So as first 'official poet' of the City of London, I have not been in the least surprised to find myself working with hard-pressed employees of major firms who are also more than a little knowledgeable about poetry. Not all of them, as one does, can claim to have learnt Marvell's 'To His Coy Mistress' at the age of five or can recite reams from memory - preceded always by 'That reminds me of...' - but at the highly successful Drop-Ins set up and hosted by City firms, including Bates, Wells and Braithwaite whose Rosamund Smith is a key player in the whole project, the range of poems read aloud, and most expressively read, has been remarkable. So too has been some of the poetry written by members of a smaller workshop group which meets at these same firms around tables which usually witness a very different activity.
It has been this breaking down of stereotypes that has been one of my main concerns so far. From the start I avoided playing to them. Or almost from the start.
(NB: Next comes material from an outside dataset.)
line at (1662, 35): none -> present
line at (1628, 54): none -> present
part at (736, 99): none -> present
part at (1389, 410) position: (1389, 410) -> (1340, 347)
Reporting on our first Drop-In at Wilde Sapte, the in-house magazine announced that 'John Mole wore a lot of corduroy which seems mandatory for poets' so I have, since then, been careful about varying my wardrobe. At the project's lavish February launch in the atrium of Clifford Chance, a couple of Gilbert and George-ish journalists from the Evening Standard kept on at me about how I was going to bring culture to the world of red braces. They seemed as determined to get a cartoon-image quote from me as I was determined not to give them one. As far as I was, and am, concerned, to be the City Poet is to work as a poet in the city, without compromise, and to learn as much from those I am working with as they (I hope) can learn from me.
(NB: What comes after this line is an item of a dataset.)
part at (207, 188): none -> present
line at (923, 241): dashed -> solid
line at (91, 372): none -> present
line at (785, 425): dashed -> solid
Apart from my work with the firms, I am also visiting a range of maintained Primary schools in Tower Hamlets, Islington, Bethnal Green and other areas which would seldom be able to afford the sequence of five visits to each provided by the project's funding. This has been a rewarding experience for me and, I hope of value to the schools, several of which have a high percentage of pupils with English as their second language. I have become very attached to the children (and teachers). They have produced some splendid writing, already collected in several anthologies produced by the schools themselves, and I have dedicated my own forthcoming collection of poems for children (The Dummy's Dilemma from Hodder) to them. I was also delighted when some of their poems were displayed recently as posters on the South Bank as part of the Millennium Bridge project alongside one of mine and one of another of the City poets, Jane Duran. There were children at the Clifford Chance launch too, reading their work to an audience of two-hundred or so. They did themselves proud. This is what community is all about, and my hope is that throughout the rest of my term of 'office', I shall be able to do more to build bridges - millennial or otherwise - between the high-risers of the Square Mile and all those kids from the less glittering high-rises who need every advantage they can possibly be given.